**Orientação:** Reproduza fielmente a parte do texto sobre Alcy Pereira e Camboriú que vai de "Raízes na própria" até "por uma parteira.".

----- Trecho do documento -----

Raízes na própria história de Camboriú
A mãe de Alcy Pereira não teve que ir até Itajaí para trazer ao mundo seu filho. Era o inverno de 1941 e não existia algo parecido com uma maternidade em Camboriú (SC). Sorte dela que era um tempo em que as parteiras ajudavam nos partos.
Assim nasceu Alcy Pereira, o popular Kiko, sendo recebido na sua estreia no mundo por uma parteira.
Para quem não sabe, Camboriú recebe seu nome por estar encostada no Rio Camboriú, que significa na língua tupi “rio dos robalos”. Essa é uma das acepções para o nome da cidade. A outra remete ao relevo da Pedra Branca, um morro com formato de seio de mulher. Juntando “cambu”, que significa mamar, com “ruru” que é igual a “riu” e que significa recipiente ou utensílio de mamar, chegaríamos a “Camburiú”, unindo a ação de mamar ao seio da mulher.
Claro que ao nascer Alcy não estava preocupado com essas coisas referentes ao nome da cidade. E nem depois, quiçá.
Ele cresceu numa cidade segura, tranquila, com uma população pequena e muita liberdade. Ele conta que teve uma infância muito feliz, sadia, com muito espaço para se divertir e exercitar sua imaginação.

----- Listagem de dados -----

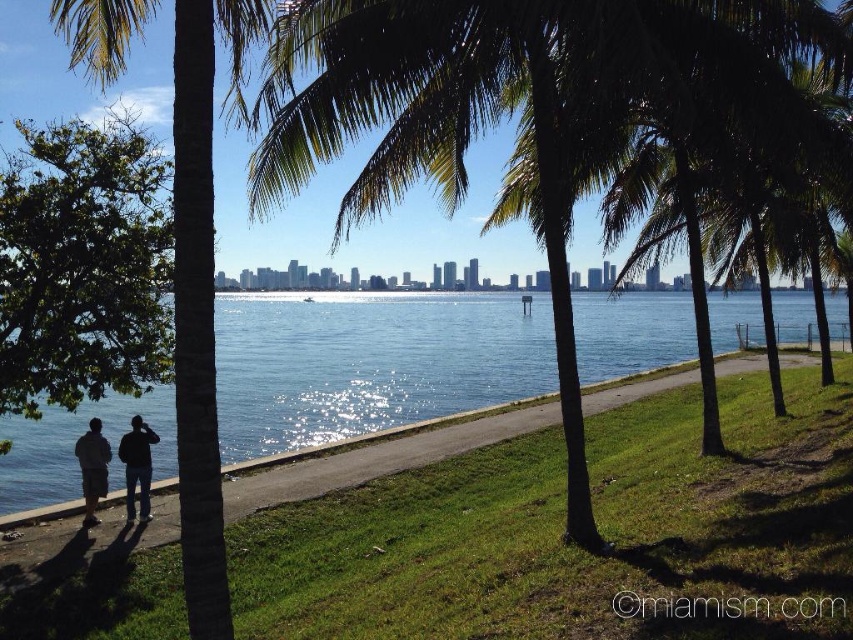
Can you confirm if green leafy tree at left is wider than black fabric person at lower left?

Indeed, green leafy tree at left has a greater width compared to black fabric person at lower left.

This screenshot has width=853, height=640. What do you see at coordinates (83, 264) in the screenshot? I see `green leafy tree at left` at bounding box center [83, 264].

Where is `green leafy tree at left`? The width and height of the screenshot is (853, 640). green leafy tree at left is located at coordinates (83, 264).

Is point (3, 321) farther from camera compared to point (149, 442)?

No, it is in front of (149, 442).

At what (x,y) coordinates should I click in order to perform the action: click on green leafy tree at left. Please return your answer as a coordinate pair (x, y). The width and height of the screenshot is (853, 640). Looking at the image, I should click on (83, 264).

The image size is (853, 640). Identify the location of green leafy tree at left. (83, 264).

Who is lower down, dark gray casual clothing at lower left or black fabric person at lower left?

black fabric person at lower left is below.

Is dark gray casual clothing at lower left smaller than black fabric person at lower left?

Indeed, dark gray casual clothing at lower left has a smaller size compared to black fabric person at lower left.

Where is `dark gray casual clothing at lower left`? This screenshot has height=640, width=853. dark gray casual clothing at lower left is located at coordinates (137, 465).

Identify the location of dark gray casual clothing at lower left. This screenshot has height=640, width=853. (137, 465).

-----

**Resposta à tarefa:**
Raízes na própria história de Camboriú
A mãe de Alcy Pereira não teve que ir até Itajaí para trazer ao mundo seu filho. Era o inverno de 1941 e não existia algo parecido com uma maternidade em Camboriú (SC). Sorte dela que era um tempo em que as parteiras ajudavam nos partos.
Assim nasceu Alcy Pereira, o popular Kiko, sendo recebido na sua estreia no mundo por uma parteira.